(DOCUMENT SOURCE)
Dominique Crenn From Brittany to San Francisco De la Bretagne à San Francisco San Francisco, California À San Francisco, l'Atelier Crenn accueille depuis 2011 les amateurs de bonne cuisine et de produits frais. L'architecture circulaire de ce restaurant gastronomique évoque un nid d'oiseau, tout comme les brindilles, emblème du restaurant arborées en écusson sur la veste du chef, Dominique Crenn. Sa table gastronomique vise à recréer une vision idéalisée de l'enfance à travers un menu qu’elle compare à un poème. Au lieu de l’habituel aperçu des entrées et autres plats, on peut y lire des vers, en écho aux souvenirs passés dans sa maison de vacances de Locronan, dans le Finistère. Une poésie déroutante qui a su convaincre : Dominique Crenn est la seule femme chef à porter deux étoiles à sa toque aux États-Unis. Le 30 avril dernier, le célèbre Institut Culinaire d’Amérique reconnaissait officiellement son talent en lui remettant un Augie Award à New York.

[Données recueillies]

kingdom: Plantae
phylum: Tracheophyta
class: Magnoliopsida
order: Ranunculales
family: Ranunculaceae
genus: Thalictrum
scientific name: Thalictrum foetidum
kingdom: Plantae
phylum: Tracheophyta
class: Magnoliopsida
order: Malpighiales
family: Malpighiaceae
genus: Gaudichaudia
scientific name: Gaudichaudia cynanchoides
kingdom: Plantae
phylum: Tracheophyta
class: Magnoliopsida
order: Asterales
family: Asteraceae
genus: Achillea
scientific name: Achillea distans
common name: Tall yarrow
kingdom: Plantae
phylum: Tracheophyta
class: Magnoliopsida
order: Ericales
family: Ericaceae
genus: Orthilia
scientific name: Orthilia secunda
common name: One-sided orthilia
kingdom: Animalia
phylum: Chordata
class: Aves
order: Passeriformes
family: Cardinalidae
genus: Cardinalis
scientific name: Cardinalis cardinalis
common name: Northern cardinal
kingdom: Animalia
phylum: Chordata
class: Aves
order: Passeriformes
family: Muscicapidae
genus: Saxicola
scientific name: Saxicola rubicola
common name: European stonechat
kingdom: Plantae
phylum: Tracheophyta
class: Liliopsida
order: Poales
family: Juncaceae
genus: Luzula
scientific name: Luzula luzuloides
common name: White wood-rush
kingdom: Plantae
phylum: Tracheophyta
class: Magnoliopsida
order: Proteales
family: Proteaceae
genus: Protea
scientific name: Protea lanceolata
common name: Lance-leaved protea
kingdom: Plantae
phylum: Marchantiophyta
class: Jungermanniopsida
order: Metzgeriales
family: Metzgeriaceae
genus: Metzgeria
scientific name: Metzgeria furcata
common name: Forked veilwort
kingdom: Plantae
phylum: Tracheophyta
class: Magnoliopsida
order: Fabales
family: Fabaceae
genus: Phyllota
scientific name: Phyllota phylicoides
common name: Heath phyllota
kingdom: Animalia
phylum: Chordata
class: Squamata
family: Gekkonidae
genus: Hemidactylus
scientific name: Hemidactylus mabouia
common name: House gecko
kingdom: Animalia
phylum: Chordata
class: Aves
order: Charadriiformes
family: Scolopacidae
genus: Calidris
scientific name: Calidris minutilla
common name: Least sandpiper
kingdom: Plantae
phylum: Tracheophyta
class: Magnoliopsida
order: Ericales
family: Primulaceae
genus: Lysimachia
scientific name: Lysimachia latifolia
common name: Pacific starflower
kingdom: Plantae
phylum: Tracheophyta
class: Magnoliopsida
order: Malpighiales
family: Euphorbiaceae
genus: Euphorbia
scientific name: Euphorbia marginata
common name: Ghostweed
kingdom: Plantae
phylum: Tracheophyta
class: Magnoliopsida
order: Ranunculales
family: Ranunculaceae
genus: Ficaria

(CONSIGNE) Relevez tous les lieux situés en France que mentionne le texte sur Dominique Crenn.

(RÉPONSE) Bretagne, Locronan, Finistère